Quelles sont les caractéristiques de l'Alliance Française de Guadalajara ?
Alexandro Perez : Guadalajara est la seconde ville du Mexique et l'Alliance Française est également la seconde du Mexique ; nous avons déjà deux antennes et nous sommes sur le point d'en ouvrir une troisième, dans un quartier très " chic ". Malheureusement, nous devons faire face aujourd'hui à une terrible concurrence : toutes les universités de Guadalajara ont développé leurs propres centres d'apprentissage linguistique. Cela nous prive d'un important public universitaire. Et nous ne pouvons pas jouer le jeu de la concurrence en diminuant indéfiniment nos tarifs (ils sont déjà très bas) sans mettre en péril notre survie : les cours sont notre principale source de revenus.

Quel rapport entretenez-vous avec les universités ?
AP : Nous sommes en très bons termes aussi bien avec les universités publiques que les universités privées mais nous ne travaillons pas main dans la main avec elles comme cela peut parfois être le cas : l'Alliance Française de Monterrey est ainsi chargée de l'enseignement du français au sein du TEC.

Quel est votre public ?
AP : Notre public est varié ; nos élèves, âgés de 17 à 65 ans, sont essentiellement attirés par le prestige de l'Alliance ; il nous faut donc " jouer cette carte " en permanence et nos campagnes publicitaires, très ciblées, vont dans ce sens. Nous sommes également en train de monter un grand projet de formation linguistique en entreprise. Ce domaine est encore relativement " sauvage " et nous pensons pouvoir nous y implanter de façon avantageuse.

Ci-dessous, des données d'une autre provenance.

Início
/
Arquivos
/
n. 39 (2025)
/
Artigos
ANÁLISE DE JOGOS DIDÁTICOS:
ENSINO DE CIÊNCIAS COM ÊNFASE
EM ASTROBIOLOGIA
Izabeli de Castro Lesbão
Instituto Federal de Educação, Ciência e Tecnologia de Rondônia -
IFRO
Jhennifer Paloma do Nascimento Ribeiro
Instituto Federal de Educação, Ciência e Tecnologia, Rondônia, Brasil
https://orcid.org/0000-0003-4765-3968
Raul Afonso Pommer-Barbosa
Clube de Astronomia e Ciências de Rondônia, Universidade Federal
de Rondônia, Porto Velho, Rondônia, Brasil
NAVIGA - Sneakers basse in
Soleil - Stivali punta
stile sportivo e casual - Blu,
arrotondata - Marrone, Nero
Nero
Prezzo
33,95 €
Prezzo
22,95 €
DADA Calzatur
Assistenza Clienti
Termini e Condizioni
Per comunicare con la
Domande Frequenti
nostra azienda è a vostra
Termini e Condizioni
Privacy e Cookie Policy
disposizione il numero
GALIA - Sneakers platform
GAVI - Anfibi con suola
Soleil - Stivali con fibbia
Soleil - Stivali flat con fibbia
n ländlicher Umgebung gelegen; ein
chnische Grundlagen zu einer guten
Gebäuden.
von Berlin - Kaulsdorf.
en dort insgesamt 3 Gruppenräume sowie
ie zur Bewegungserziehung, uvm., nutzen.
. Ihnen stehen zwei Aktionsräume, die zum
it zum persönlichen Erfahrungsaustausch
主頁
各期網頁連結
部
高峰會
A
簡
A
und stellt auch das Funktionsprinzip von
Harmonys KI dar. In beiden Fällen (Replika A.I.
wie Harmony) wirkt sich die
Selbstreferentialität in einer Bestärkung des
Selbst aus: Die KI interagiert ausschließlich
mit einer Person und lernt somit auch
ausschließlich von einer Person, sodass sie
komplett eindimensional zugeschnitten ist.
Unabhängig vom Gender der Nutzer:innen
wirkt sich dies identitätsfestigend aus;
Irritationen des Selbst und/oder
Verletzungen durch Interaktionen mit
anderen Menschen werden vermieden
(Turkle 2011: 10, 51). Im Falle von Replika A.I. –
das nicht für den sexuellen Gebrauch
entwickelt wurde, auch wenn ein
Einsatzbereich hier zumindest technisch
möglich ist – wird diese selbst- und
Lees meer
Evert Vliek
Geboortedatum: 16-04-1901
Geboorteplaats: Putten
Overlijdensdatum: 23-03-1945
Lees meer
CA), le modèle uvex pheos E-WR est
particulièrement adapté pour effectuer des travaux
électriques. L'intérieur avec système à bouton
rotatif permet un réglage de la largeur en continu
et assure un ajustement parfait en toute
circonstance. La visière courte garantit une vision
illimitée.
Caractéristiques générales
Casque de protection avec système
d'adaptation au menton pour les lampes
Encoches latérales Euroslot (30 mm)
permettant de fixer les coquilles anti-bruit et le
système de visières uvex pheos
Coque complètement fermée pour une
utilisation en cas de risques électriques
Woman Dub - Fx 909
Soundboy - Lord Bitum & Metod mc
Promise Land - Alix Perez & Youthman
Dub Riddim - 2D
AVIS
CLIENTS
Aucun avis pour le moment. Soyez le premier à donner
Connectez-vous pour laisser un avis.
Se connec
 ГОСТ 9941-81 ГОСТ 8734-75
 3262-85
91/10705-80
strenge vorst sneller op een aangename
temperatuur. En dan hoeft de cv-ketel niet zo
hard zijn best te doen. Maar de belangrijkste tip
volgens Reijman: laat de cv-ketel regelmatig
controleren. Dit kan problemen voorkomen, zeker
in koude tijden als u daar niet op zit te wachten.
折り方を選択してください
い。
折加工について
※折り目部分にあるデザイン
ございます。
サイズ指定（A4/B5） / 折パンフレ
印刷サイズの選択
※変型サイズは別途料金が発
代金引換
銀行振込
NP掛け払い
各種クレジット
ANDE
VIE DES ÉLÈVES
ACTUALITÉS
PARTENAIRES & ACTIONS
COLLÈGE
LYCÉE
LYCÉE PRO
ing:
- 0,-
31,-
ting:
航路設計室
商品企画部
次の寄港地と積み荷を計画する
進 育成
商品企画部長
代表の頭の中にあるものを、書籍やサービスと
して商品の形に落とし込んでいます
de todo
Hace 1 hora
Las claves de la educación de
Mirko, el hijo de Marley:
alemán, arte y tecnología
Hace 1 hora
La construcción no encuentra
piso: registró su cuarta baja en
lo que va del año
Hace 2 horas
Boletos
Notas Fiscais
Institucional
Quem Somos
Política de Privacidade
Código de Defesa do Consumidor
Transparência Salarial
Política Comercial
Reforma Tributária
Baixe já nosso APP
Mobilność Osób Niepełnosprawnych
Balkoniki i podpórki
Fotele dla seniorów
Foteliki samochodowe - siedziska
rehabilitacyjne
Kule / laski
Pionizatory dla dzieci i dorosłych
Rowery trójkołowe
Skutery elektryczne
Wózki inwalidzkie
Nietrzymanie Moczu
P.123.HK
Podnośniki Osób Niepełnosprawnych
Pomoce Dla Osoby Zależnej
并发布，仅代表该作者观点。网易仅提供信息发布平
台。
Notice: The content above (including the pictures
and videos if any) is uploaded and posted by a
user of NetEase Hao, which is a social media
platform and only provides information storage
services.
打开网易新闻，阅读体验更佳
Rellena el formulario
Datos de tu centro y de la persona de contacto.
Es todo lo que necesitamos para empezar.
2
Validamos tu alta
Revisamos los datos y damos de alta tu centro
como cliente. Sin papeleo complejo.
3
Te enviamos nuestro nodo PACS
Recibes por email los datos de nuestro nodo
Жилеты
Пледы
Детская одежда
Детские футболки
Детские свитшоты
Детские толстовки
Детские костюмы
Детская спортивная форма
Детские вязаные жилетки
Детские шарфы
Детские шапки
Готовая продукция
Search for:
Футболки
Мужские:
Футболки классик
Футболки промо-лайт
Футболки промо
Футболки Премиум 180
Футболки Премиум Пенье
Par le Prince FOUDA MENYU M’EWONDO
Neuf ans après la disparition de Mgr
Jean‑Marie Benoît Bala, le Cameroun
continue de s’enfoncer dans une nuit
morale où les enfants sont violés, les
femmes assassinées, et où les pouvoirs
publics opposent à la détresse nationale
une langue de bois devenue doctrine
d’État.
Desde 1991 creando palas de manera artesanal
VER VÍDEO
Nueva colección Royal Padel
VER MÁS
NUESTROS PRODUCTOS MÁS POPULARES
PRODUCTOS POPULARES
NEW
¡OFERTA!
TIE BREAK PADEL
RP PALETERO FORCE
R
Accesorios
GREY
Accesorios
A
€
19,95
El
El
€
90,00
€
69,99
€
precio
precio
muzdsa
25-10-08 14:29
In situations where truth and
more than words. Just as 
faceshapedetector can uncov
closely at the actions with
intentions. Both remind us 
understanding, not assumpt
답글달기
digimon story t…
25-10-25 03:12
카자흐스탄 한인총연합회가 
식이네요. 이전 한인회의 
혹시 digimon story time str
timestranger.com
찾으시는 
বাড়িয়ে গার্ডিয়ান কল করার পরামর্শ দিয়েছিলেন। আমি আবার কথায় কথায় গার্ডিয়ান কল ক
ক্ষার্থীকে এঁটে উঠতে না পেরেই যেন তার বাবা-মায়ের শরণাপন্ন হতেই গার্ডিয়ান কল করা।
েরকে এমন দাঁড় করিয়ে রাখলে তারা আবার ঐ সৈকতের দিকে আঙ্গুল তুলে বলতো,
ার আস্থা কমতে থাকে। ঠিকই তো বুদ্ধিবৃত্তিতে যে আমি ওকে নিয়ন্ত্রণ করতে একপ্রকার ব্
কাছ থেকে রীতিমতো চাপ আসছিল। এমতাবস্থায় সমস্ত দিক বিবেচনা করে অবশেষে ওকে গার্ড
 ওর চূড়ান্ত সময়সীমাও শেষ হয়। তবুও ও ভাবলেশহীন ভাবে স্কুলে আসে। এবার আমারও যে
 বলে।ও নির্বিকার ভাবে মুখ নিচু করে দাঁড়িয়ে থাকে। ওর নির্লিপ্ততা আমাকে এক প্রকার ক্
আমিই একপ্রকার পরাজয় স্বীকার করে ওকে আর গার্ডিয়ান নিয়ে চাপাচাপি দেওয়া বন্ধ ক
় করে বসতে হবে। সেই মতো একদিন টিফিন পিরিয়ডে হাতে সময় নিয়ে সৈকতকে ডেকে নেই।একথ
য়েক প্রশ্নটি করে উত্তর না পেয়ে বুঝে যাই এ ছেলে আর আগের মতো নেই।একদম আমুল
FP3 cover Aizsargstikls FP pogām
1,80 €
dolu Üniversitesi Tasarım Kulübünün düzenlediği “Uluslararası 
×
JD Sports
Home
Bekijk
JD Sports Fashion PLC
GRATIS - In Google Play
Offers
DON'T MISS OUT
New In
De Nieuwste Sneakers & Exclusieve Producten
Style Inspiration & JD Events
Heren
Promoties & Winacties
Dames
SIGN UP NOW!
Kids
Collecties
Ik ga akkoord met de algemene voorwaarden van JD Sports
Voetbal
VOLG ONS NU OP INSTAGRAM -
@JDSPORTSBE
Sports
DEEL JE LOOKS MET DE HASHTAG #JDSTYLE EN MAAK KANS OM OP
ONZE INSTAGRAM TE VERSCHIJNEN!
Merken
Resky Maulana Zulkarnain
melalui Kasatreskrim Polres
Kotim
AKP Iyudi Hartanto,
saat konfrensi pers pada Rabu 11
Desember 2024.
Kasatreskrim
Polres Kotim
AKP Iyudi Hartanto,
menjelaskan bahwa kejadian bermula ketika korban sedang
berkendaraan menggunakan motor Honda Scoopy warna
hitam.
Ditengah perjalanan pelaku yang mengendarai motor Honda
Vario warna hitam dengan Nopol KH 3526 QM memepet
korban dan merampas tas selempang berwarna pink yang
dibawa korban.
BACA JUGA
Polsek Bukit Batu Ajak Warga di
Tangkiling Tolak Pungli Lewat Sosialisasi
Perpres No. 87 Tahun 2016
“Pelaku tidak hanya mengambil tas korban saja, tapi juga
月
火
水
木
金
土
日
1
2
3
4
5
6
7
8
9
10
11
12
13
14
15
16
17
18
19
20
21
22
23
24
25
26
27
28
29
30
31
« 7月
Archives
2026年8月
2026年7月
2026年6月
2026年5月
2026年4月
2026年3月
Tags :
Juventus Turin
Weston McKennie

Quel rapport les Mexicains entretiennent-t-ils avec le français ?
AP : Le Mexique a toujours marqué un intérêt particulier pour le français. Pourtant, du fait de la proximité des Etats-Unis, c'est l'anglais qui est la première langue ; le français ne vient qu'en second. Nous faisons notre possible pour faire implanter le français comme langue optionnelle.

En quoi consiste votre rôle de directeur pédagogique ?
AP : Il s'agit essentiellement de choisir les enseignants, de les encadrer et d'organiser les cours. Il me faut également veiller au renouvellement permanent de nos méthodes d'enseignement : nous nous devons d'être toujours à la pointe et nous joignons pour cela nos affaires à ceux des autres alliances : si chacune des Alliances est libre et autonome, il n'en existe pas moins une grande interaction entre les différentes antennes mexicaines. Je reviens ces jours-ci d'un stage de formation à Monterrey au cours duquel nous nous sommes penchés sur les méthodes d'enseignement du français des affaires.